## TASK GOAL:
If a line of the records contains the word "Vorster", list it.

## GIVEN DATA:
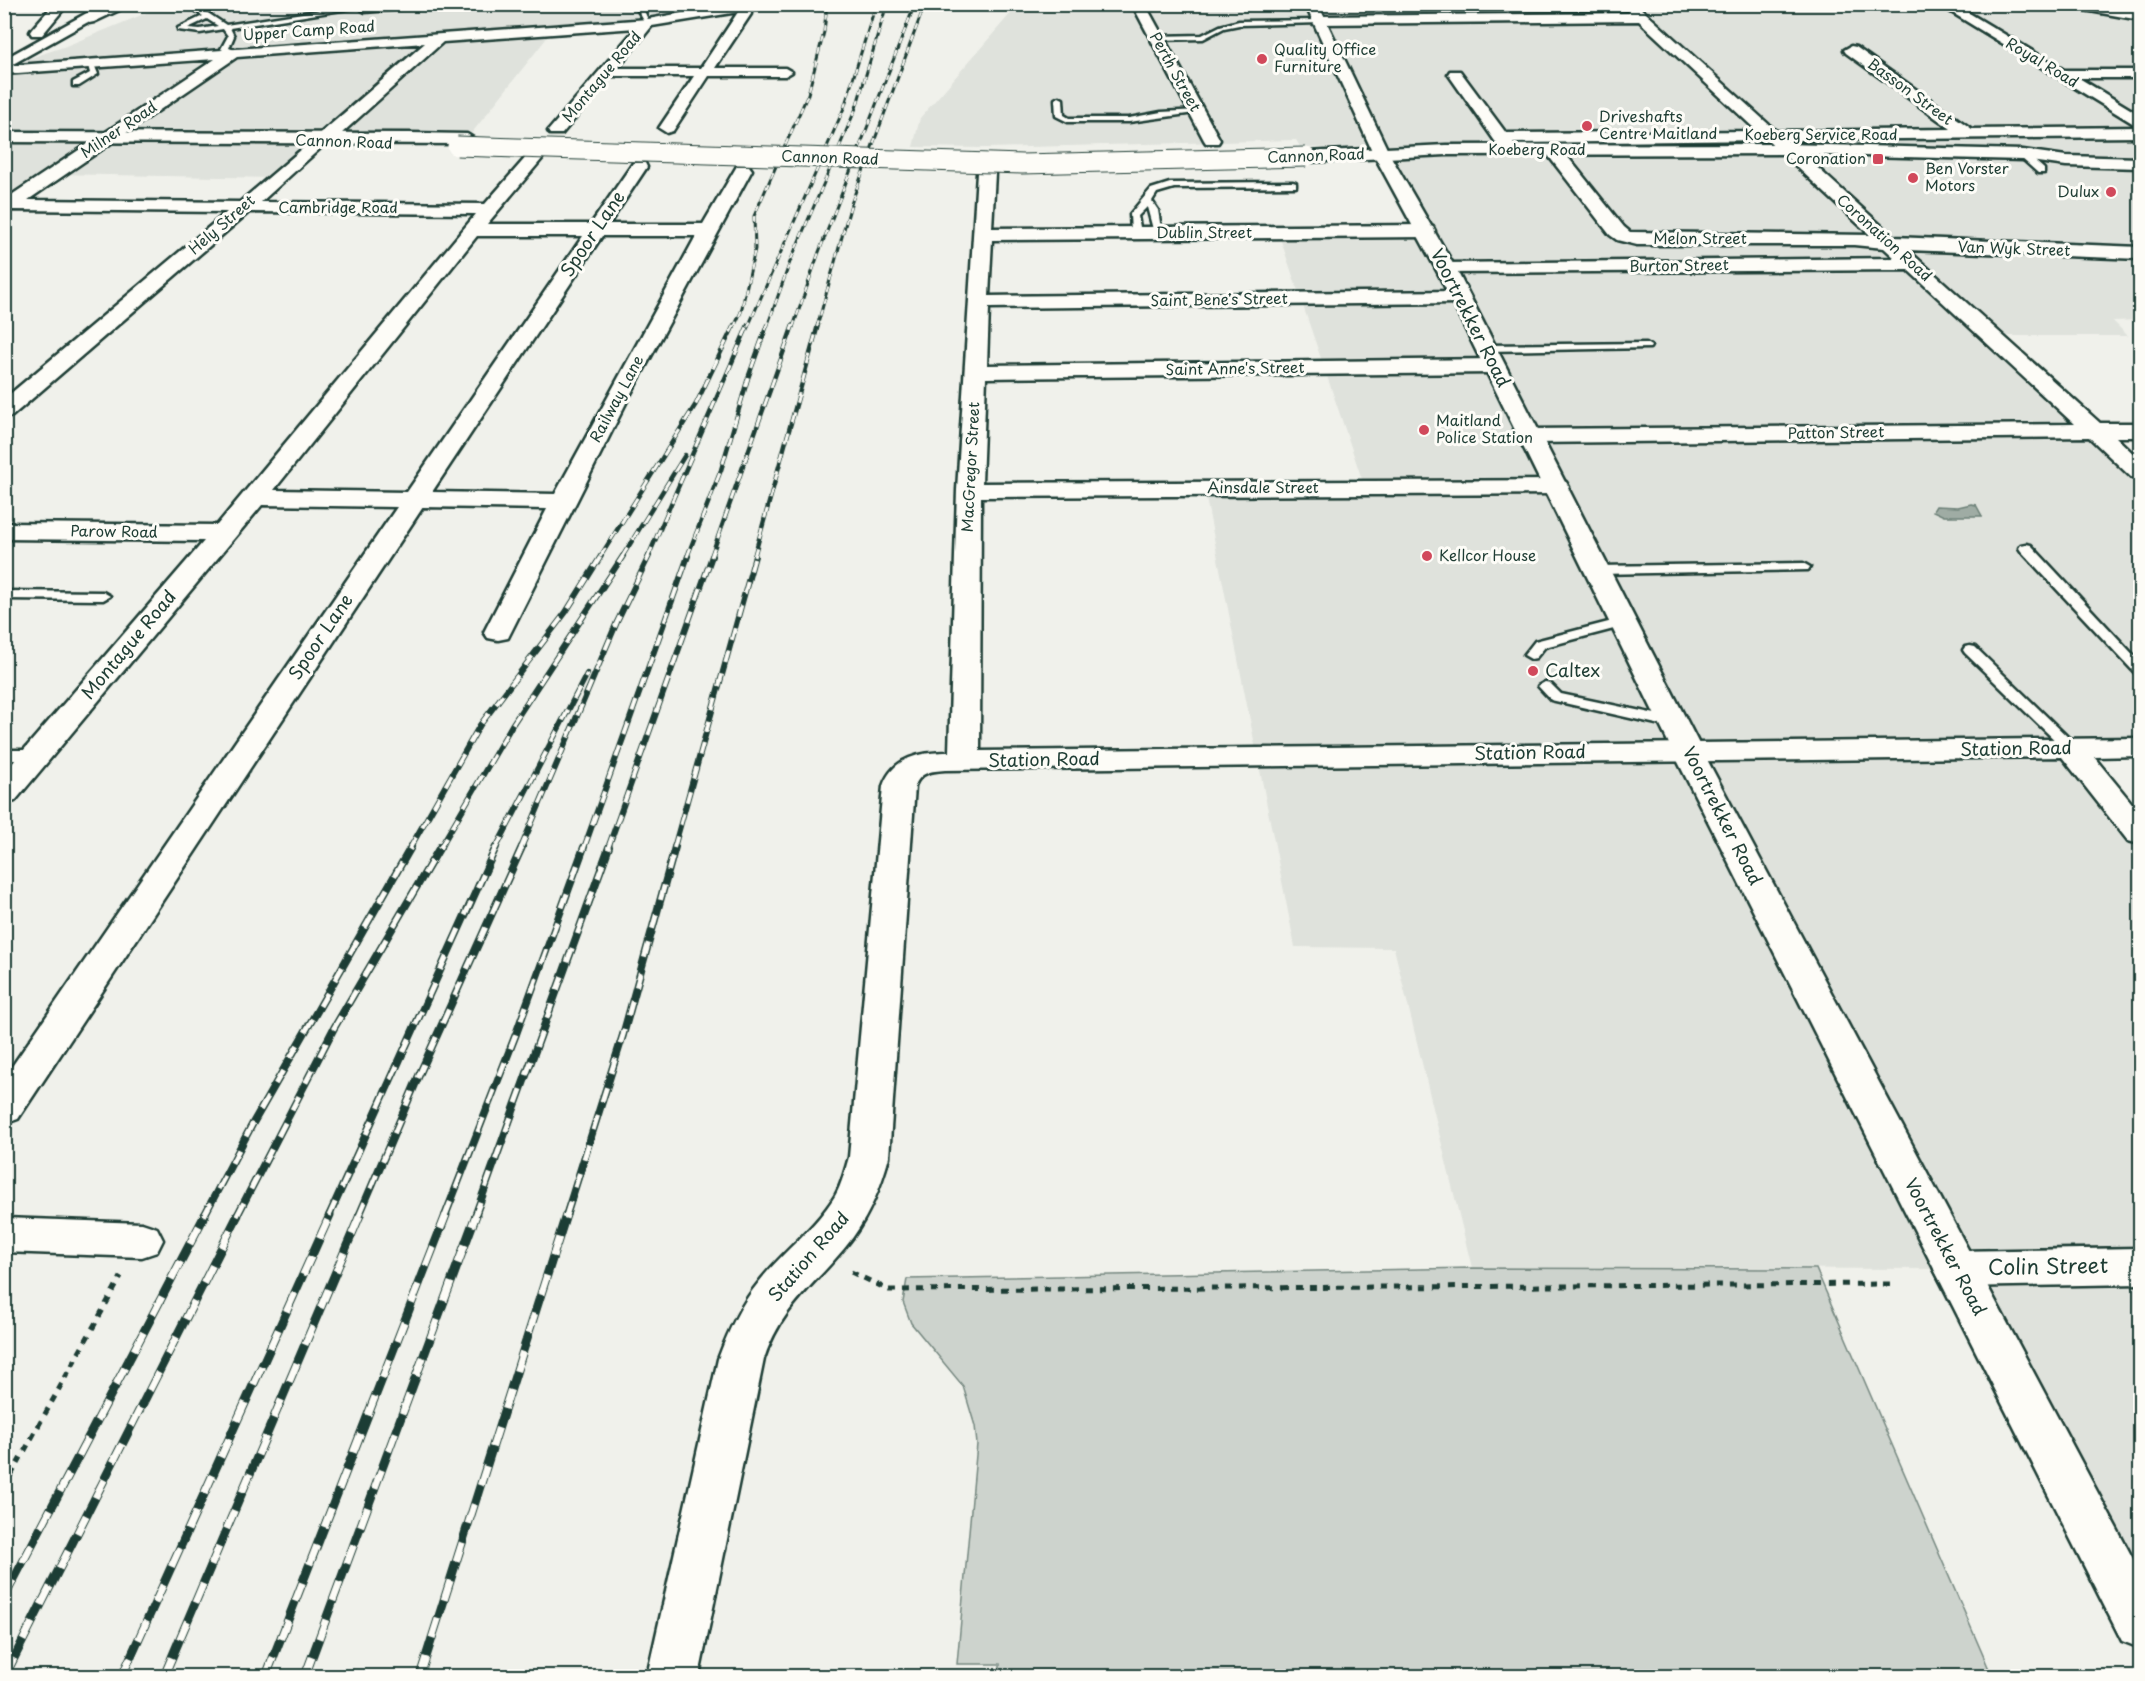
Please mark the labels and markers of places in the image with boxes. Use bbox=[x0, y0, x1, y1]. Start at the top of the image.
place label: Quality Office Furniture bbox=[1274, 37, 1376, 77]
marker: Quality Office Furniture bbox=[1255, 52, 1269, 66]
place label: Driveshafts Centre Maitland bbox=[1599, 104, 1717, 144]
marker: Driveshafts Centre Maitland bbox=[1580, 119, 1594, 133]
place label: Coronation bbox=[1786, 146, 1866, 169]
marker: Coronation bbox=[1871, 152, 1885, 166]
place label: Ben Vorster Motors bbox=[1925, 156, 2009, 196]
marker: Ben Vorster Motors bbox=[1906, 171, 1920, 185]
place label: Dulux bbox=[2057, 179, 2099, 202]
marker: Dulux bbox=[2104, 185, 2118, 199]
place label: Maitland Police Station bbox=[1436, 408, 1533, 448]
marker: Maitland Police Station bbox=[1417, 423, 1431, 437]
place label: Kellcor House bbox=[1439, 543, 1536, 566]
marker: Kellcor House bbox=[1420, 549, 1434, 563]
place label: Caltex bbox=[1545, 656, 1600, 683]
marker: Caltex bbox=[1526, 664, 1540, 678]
...
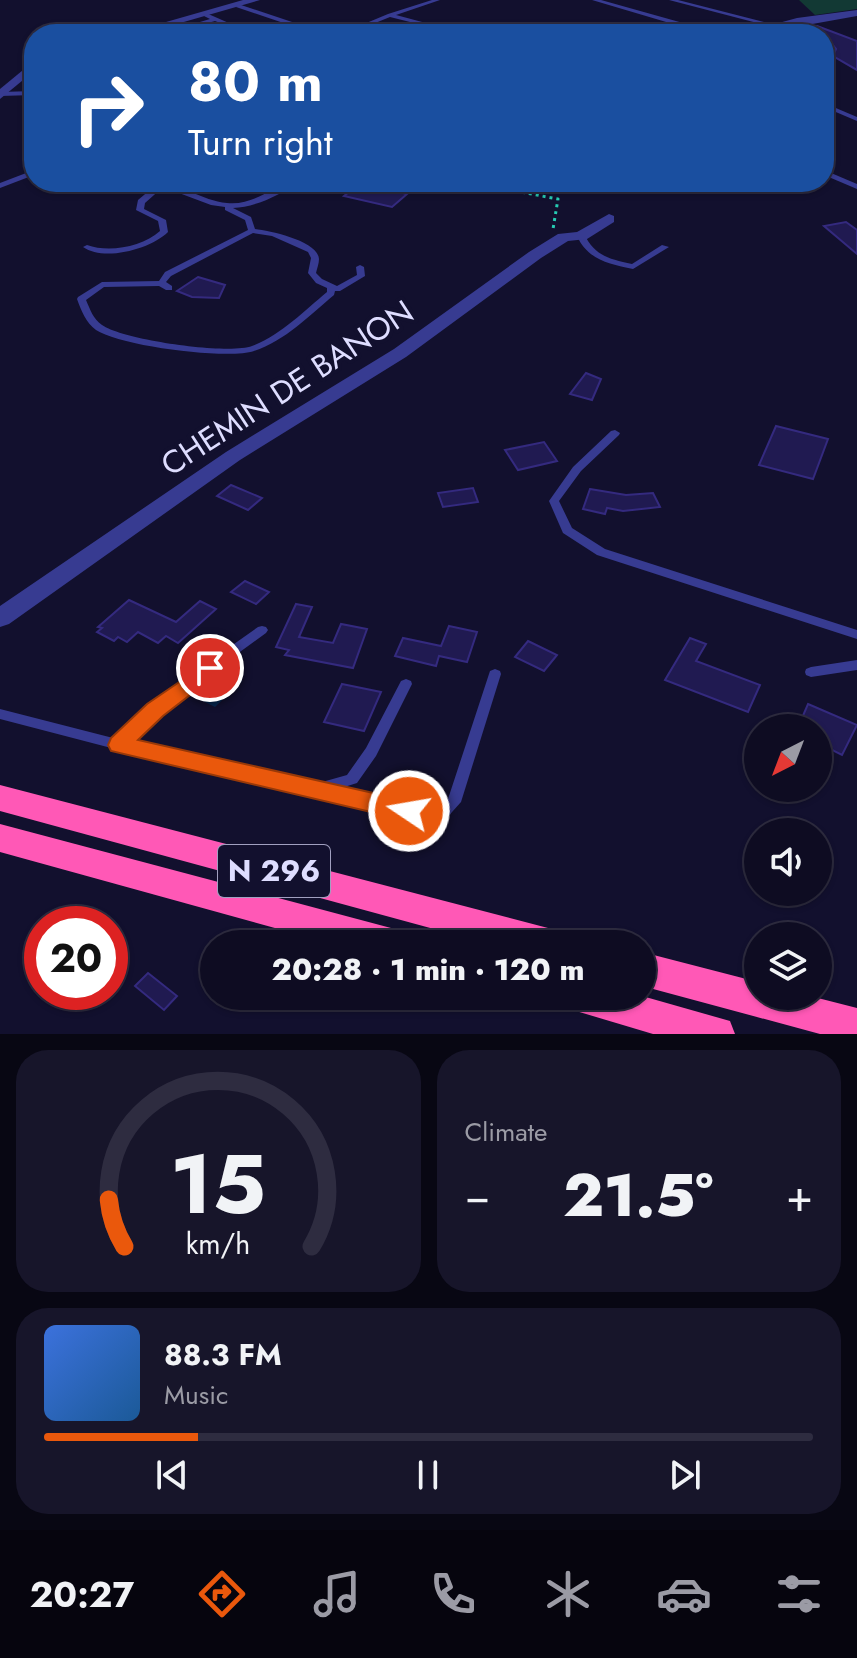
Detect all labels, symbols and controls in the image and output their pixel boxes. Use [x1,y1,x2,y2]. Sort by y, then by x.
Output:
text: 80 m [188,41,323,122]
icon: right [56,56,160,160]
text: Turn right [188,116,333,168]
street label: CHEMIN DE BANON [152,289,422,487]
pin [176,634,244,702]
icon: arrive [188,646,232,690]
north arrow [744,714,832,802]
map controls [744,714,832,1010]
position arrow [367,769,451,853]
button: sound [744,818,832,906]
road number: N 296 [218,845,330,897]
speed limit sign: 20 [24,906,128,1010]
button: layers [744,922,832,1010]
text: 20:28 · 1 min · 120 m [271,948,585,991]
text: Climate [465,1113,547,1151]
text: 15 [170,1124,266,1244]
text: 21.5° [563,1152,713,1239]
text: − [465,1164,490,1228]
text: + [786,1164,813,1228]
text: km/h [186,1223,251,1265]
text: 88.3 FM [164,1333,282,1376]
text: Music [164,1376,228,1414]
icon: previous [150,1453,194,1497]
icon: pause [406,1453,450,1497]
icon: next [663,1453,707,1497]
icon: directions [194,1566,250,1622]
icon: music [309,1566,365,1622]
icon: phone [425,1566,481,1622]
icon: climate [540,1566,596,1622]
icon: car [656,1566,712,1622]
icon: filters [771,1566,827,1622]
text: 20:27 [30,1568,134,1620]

## THE ANSWER:
place label: Ben Vorster Motors bbox=[1925, 156, 2009, 196]
marker: Ben Vorster Motors bbox=[1906, 171, 1920, 185]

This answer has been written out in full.